The evolution in Information Technology has
gone a long way of bringing Igbo, one of the major
Nigerian languages evolved. Some online service
providers report news, publish articles and search with
this language. The advancement will likely result to
generation of huge textual data in the language, that needs
to be organized, managed and classified efficiently for
easy information access, extraction and retrieval by the
end users. This work presents an enhanced model for
Igbo text classification. The classification was based on Ngram and K-Nearest Neighbour techniques. Considering
the peculiarities in Igbo language, N-gram model was
adopted for the text representation.
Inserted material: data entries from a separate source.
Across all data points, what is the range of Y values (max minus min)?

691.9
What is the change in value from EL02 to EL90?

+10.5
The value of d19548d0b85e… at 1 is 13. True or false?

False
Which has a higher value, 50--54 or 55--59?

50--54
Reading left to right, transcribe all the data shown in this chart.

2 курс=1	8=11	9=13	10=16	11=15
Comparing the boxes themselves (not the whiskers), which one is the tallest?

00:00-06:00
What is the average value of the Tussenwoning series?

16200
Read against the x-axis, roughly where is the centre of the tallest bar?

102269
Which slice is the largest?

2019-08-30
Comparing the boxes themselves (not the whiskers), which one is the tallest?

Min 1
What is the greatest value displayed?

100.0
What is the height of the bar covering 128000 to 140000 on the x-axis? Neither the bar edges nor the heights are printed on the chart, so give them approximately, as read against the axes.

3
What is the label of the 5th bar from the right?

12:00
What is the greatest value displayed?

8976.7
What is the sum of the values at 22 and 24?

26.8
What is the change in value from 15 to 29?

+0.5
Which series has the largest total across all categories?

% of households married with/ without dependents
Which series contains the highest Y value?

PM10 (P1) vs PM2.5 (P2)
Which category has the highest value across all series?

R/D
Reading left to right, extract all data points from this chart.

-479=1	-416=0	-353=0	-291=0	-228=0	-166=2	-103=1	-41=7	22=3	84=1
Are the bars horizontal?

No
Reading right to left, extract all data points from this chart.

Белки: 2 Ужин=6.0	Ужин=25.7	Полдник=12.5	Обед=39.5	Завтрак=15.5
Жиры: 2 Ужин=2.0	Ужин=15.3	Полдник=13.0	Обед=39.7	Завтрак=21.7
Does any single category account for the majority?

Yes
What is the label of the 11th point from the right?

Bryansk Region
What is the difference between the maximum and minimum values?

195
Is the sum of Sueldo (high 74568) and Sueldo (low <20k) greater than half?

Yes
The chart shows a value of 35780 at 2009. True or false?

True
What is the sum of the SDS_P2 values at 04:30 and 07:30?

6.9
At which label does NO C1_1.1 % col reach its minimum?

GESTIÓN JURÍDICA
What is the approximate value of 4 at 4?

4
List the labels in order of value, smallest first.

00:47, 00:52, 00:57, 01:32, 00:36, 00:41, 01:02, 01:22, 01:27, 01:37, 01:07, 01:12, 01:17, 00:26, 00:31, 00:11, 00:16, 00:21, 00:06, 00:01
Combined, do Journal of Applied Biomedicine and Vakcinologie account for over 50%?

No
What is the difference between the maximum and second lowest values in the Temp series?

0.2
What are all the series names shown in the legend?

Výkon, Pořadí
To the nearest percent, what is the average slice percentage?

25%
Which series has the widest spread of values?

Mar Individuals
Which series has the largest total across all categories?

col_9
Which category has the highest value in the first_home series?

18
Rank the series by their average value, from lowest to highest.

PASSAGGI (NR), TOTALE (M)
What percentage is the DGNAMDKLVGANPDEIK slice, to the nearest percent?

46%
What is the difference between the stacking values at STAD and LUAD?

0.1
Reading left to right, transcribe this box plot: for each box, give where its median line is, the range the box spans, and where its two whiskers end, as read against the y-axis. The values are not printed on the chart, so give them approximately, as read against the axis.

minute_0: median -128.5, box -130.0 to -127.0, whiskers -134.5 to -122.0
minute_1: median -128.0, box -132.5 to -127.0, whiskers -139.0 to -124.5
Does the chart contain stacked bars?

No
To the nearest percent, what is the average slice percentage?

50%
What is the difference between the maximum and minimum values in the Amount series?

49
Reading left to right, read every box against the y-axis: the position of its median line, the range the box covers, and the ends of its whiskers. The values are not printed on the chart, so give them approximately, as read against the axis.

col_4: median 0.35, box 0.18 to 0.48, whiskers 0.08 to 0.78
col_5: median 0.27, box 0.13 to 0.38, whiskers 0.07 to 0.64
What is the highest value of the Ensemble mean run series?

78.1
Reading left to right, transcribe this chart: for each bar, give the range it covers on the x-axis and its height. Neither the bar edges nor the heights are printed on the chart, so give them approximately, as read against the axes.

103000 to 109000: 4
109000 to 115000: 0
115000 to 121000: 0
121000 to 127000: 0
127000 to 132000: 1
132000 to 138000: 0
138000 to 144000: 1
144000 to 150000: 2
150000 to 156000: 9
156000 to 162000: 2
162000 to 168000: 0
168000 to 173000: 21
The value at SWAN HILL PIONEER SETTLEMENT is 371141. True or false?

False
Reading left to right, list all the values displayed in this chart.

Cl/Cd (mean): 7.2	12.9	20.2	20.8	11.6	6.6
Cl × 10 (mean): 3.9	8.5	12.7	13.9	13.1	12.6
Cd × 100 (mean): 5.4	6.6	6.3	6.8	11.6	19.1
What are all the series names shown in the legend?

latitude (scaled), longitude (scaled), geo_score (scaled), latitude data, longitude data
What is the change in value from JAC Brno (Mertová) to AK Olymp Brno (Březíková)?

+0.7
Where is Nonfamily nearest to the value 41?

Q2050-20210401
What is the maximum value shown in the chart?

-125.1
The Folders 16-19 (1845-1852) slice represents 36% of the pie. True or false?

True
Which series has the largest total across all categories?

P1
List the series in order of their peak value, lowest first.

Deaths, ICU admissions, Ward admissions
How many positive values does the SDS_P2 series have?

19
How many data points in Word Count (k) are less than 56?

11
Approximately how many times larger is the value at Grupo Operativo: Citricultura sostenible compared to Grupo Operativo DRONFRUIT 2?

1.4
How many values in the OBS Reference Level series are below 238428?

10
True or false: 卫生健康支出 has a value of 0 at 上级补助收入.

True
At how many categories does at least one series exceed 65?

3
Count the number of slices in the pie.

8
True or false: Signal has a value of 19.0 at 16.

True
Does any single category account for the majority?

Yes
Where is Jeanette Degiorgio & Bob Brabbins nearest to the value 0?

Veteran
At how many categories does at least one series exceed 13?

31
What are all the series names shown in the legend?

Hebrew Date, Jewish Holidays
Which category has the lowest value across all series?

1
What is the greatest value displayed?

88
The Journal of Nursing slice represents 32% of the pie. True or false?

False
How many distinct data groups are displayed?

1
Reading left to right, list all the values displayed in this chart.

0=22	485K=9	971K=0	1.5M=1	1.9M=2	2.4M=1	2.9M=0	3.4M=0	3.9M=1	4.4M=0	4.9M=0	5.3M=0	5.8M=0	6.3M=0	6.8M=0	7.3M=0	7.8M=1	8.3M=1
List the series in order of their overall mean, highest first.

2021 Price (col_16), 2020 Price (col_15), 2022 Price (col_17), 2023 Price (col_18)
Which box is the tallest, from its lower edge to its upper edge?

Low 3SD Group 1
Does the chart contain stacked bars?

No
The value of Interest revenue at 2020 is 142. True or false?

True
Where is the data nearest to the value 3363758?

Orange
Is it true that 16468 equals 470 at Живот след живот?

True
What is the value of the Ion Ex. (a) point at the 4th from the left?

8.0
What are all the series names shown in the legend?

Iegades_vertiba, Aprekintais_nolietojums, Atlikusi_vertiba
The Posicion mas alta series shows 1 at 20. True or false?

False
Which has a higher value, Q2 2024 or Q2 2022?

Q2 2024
The text was
represented with Unigram, Bigram and Trigram
techniques. The classification of the represented text was
done using the K-Nearest Neighbour technique. The
model is implemented with the Python programming
language together with the tools from Natural Language
Toolkit (NLTK). The evaluation of the Igbo text
classification system performance was done by calculating
the recall, precision and F1-measure on N-gram
represented text. The result shows text classification on
bigram represented Igbo text has highest degree of
exactness (precision); trigram has the lowest level of
precision and result obtained with the three N-gram
techniques has the same level of completeness (recall).
Bigram text representation technique is extremely
recommended for any text-based system in Igbo. This
model can be adopted in text analysis, text mining,
information retrieval, natural language processing and
any intelligent text-based system in the language.
Keywords : Igbo Language; Text Classification; Text Mining; K-Nearest Neighbour; N-Gram; Similarity Measure.